ISCA Archive Interspeech 2022
ISCA Archive Interspeech 2022

KSC2: An Industrial-Scale Open-Source Kazakh Speech Corpus

Saida Mussakhojayeva, Yerbolat Khassanov, Huseyin Atakan Varol

We present the first industrial-scale open-source Kazakh speech corpus for automatic speech recognition research and development. Our corpus subsumes two previously presented corpora: 1) Kazakh speech corpus (KSC) and 2) Kazakh text-to-speech 2 (KazakhTTS2). We also provide additional data from other sources, including television news, television and radio programs, parliament speeches, and podcasts.

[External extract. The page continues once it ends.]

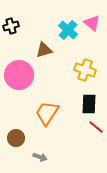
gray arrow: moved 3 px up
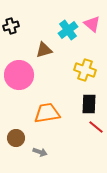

Our corpus, which we have named KSC2, contains over a thousand hours of high-quality transcribed data, which is triple the size of KSC. KSC2 was manually transcribed with the help of native Kazakh speakers and validated via preliminary speech recognition experiments on various evaluation sets. Moreover, it contains utterances with Kazakh-Russian code-switching, a conversational practice common among Kazakh speakers. We believe that our corpus will facilitate speech processing research for Kazakh, which is widely considered an under-resourced language. To ensure the reproducibility of experiments, we share the KSC2 corpus, training recipes, and pretrained models.